Task material:
=======

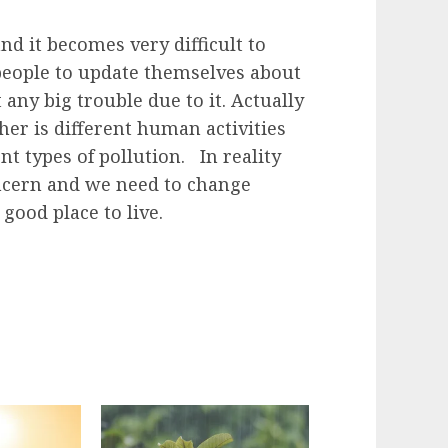
d it becomes very difficult to
r people to update themselves about
 any big trouble due to it. Actually
er is different human activities
ent types of pollution. In reality
oncern and we need to change
good place to live.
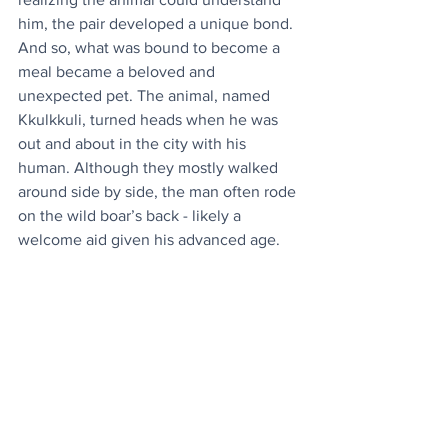
him, the pair developed a unique bond. 
And so, what was bound to become a 
meal became a beloved and 
unexpected pet. The animal, named  
Kkulkkuli, turned heads when he was 
out and about in the city with his 
human. Although they mostly walked 
around side by side, the man often rode 
on the wild boar’s back - likely a 
welcome aid given his advanced age.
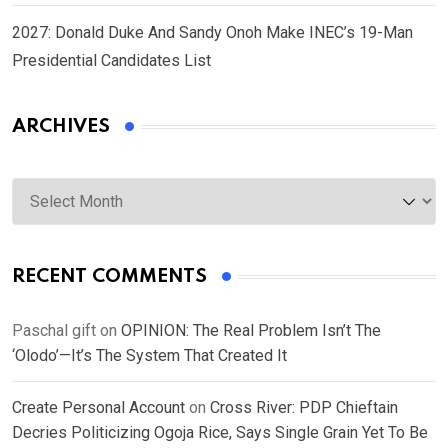
2027: Donald Duke And Sandy Onoh Make INEC’s 19-Man
Presidential Candidates List
ARCHIVES
Archives
RECENT COMMENTS
Paschal gift
on
OPINION: The Real Problem Isn’t The
‘Olodo’—It’s The System That Created It
Create Personal Account
on
Cross River: PDP Chieftain
Decries Politicizing Ogoja Rice, Says Single Grain Yet To Be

=======

Problem details: The listing is to be repeated word for word, with all pictures omitted.

Exercise response:
d it becomes very difficult to
r people to update themselves about
 any big trouble due to it. Actually
er is different human activities
ent types of pollution. In reality
oncern and we need to change
good place to live.
him, the pair developed a unique bond. 
And so, what was bound to become a 
meal became a beloved and 
unexpected pet. The animal, named  
Kkulkkuli, turned heads when he was 
out and about in the city with his 
human. Although they mostly walked 
around side by side, the man often rode 
on the wild boar’s back - likely a 
welcome aid given his advanced age.
2027: Donald Duke And Sandy Onoh Make INEC’s 19-Man
Presidential Candidates List
ARCHIVES
Archives
RECENT COMMENTS
Paschal gift
on
OPINION: The Real Problem Isn’t The
‘Olodo’—It’s The System That Created It
Create Personal Account
on
Cross River: PDP Chieftain
Decries Politicizing Ogoja Rice, Says Single Grain Yet To Be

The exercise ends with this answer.